> [Exercise]:
Retype the data exactly, leaving nothing out.

> [Data extracted from a collection]:
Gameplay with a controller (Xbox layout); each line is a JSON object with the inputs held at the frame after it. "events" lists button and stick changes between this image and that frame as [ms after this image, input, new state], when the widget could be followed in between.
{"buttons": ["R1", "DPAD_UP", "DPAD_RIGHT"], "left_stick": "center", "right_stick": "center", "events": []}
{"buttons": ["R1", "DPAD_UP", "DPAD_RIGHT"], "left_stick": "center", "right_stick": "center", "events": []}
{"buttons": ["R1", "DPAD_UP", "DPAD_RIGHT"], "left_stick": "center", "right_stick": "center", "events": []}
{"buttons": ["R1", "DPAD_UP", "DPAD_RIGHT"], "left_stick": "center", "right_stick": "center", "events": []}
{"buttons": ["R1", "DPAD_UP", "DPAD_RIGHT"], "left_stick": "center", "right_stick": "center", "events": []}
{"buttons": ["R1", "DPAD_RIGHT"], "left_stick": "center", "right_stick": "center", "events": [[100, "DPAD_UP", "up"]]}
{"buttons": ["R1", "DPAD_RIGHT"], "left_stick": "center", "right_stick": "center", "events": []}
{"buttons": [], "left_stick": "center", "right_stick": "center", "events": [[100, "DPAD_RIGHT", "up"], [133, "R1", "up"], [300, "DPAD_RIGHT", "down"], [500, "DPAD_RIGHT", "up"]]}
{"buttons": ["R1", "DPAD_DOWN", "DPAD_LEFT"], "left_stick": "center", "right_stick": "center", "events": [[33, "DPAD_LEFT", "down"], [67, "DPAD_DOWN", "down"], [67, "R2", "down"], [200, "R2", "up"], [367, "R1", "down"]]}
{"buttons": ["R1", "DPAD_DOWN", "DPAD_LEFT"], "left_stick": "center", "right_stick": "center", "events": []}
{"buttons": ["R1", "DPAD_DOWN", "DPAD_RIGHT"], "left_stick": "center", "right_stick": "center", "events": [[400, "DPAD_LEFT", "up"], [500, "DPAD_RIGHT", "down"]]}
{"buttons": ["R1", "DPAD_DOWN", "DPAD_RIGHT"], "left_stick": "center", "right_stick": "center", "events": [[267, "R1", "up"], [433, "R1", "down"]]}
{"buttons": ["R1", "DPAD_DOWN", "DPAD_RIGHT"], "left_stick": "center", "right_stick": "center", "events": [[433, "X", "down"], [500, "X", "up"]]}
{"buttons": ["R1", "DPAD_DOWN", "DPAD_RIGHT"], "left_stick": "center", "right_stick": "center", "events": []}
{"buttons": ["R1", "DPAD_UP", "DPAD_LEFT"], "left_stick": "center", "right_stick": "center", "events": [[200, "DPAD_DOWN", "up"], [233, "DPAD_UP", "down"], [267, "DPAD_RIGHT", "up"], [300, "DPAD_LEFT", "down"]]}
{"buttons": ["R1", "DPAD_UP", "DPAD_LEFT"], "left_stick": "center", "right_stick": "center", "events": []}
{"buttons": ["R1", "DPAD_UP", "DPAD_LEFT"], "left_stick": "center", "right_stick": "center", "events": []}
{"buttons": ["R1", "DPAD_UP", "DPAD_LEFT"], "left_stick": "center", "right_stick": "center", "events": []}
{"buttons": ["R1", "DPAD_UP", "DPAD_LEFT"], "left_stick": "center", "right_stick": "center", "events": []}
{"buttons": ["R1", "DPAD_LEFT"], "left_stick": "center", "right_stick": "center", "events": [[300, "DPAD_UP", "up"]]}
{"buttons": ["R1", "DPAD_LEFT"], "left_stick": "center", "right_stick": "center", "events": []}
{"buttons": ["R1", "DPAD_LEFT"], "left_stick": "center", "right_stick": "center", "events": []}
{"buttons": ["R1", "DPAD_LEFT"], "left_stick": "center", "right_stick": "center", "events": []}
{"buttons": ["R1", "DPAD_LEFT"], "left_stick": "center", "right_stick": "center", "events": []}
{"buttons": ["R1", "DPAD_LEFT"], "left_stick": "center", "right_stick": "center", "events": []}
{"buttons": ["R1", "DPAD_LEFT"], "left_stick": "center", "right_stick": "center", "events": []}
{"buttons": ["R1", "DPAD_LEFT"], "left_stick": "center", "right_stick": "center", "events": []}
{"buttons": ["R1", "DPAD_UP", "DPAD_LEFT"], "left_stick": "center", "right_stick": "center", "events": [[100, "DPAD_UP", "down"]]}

> [The answer]:
Gameplay with a controller (Xbox layout); each line is a JSON object with the inputs held at the frame after it. "events" lists button and stick changes between this image and that frame as [ms after this image, input, new state], when the widget could be followed in between.
{"buttons": ["R1", "DPAD_UP", "DPAD_RIGHT"], "left_stick": "center", "right_stick": "center", "events": []}
{"buttons": ["R1", "DPAD_UP", "DPAD_RIGHT"], "left_stick": "center", "right_stick": "center", "events": []}
{"buttons": ["R1", "DPAD_UP", "DPAD_RIGHT"], "left_stick": "center", "right_stick": "center", "events": []}
{"buttons": ["R1", "DPAD_UP", "DPAD_RIGHT"], "left_stick": "center", "right_stick": "center", "events": []}
{"buttons": ["R1", "DPAD_UP", "DPAD_RIGHT"], "left_stick": "center", "right_stick": "center", "events": []}
{"buttons": ["R1", "DPAD_RIGHT"], "left_stick": "center", "right_stick": "center", "events": [[100, "DPAD_UP", "up"]]}
{"buttons": ["R1", "DPAD_RIGHT"], "left_stick": "center", "right_stick": "center", "events": []}
{"buttons": [], "left_stick": "center", "right_stick": "center", "events": [[100, "DPAD_RIGHT", "up"], [133, "R1", "up"], [300, "DPAD_RIGHT", "down"], [500, "DPAD_RIGHT", "up"]]}
{"buttons": ["R1", "DPAD_DOWN", "DPAD_LEFT"], "left_stick": "center", "right_stick": "center", "events": [[33, "DPAD_LEFT", "down"], [67, "DPAD_DOWN", "down"], [67, "R2", "down"], [200, "R2", "up"], [367, "R1", "down"]]}
{"buttons": ["R1", "DPAD_DOWN", "DPAD_LEFT"], "left_stick": "center", "right_stick": "center", "events": []}
{"buttons": ["R1", "DPAD_DOWN", "DPAD_RIGHT"], "left_stick": "center", "right_stick": "center", "events": [[400, "DPAD_LEFT", "up"], [500, "DPAD_RIGHT", "down"]]}
{"buttons": ["R1", "DPAD_DOWN", "DPAD_RIGHT"], "left_stick": "center", "right_stick": "center", "events": [[267, "R1", "up"], [433, "R1", "down"]]}
{"buttons": ["R1", "DPAD_DOWN", "DPAD_RIGHT"], "left_stick": "center", "right_stick": "center", "events": [[433, "X", "down"], [500, "X", "up"]]}
{"buttons": ["R1", "DPAD_DOWN", "DPAD_RIGHT"], "left_stick": "center", "right_stick": "center", "events": []}
{"buttons": ["R1", "DPAD_UP", "DPAD_LEFT"], "left_stick": "center", "right_stick": "center", "events": [[200, "DPAD_DOWN", "up"], [233, "DPAD_UP", "down"], [267, "DPAD_RIGHT", "up"], [300, "DPAD_LEFT", "down"]]}
{"buttons": ["R1", "DPAD_UP", "DPAD_LEFT"], "left_stick": "center", "right_stick": "center", "events": []}
{"buttons": ["R1", "DPAD_UP", "DPAD_LEFT"], "left_stick": "center", "right_stick": "center", "events": []}
{"buttons": ["R1", "DPAD_UP", "DPAD_LEFT"], "left_stick": "center", "right_stick": "center", "events": []}
{"buttons": ["R1", "DPAD_UP", "DPAD_LEFT"], "left_stick": "center", "right_stick": "center", "events": []}
{"buttons": ["R1", "DPAD_LEFT"], "left_stick": "center", "right_stick": "center", "events": [[300, "DPAD_UP", "up"]]}
{"buttons": ["R1", "DPAD_LEFT"], "left_stick": "center", "right_stick": "center", "events": []}
{"buttons": ["R1", "DPAD_LEFT"], "left_stick": "center", "right_stick": "center", "events": []}
{"buttons": ["R1", "DPAD_LEFT"], "left_stick": "center", "right_stick": "center", "events": []}
{"buttons": ["R1", "DPAD_LEFT"], "left_stick": "center", "right_stick": "center", "events": []}
{"buttons": ["R1", "DPAD_LEFT"], "left_stick": "center", "right_stick": "center", "events": []}
{"buttons": ["R1", "DPAD_LEFT"], "left_stick": "center", "right_stick": "center", "events": []}
{"buttons": ["R1", "DPAD_LEFT"], "left_stick": "center", "right_stick": "center", "events": []}
{"buttons": ["R1", "DPAD_UP", "DPAD_LEFT"], "left_stick": "center", "right_stick": "center", "events": [[100, "DPAD_UP", "down"]]}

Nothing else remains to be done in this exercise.